▸ **Instructions for the task**:
Please pull out every line of the data below that contains the word "maakt".

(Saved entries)
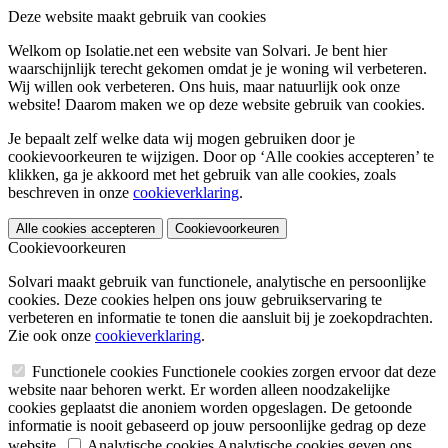
Deze website maakt gebruik van cookies
Welkom op Isolatie.net een website van Solvari. Je bent hier
waarschijnlijk terecht gekomen omdat je je woning wil verbeteren.
Wij willen ook verbeteren. Ons huis, maar natuurlijk ook onze
website! Daarom maken we op deze website gebruik van cookies.
Je bepaalt zelf welke data wij mogen gebruiken door je
cookievoorkeuren te wijzigen. Door op ‘Alle cookies accepteren’ te
klikken, ga je akkoord met het gebruik van alle cookies, zoals
beschreven in onze
cookieverklaring
.
Alle cookies accepteren
Cookievoorkeuren
Cookievoorkeuren
Solvari maakt gebruik van functionele, analytische en persoonlijke
cookies. Deze cookies helpen ons jouw gebruikservaring te
verbeteren en informatie te tonen die aansluit bij je zoekopdrachten.
Zie ook onze
cookieverklaring
.
Functionele cookies
Functionele cookies zorgen ervoor dat deze
website naar behoren werkt. Er worden alleen noodzakelijke
cookies geplaatst die anoniem worden opgeslagen. De getoonde
informatie is nooit gebaseerd op jouw persoonlijke gedrag op deze
website.
Analytische cookies
Analytische cookies geven ons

▸ **Finished exercise**:
Deze website maakt gebruik van cookies
Solvari maakt gebruik van functionele, analytische en persoonlijke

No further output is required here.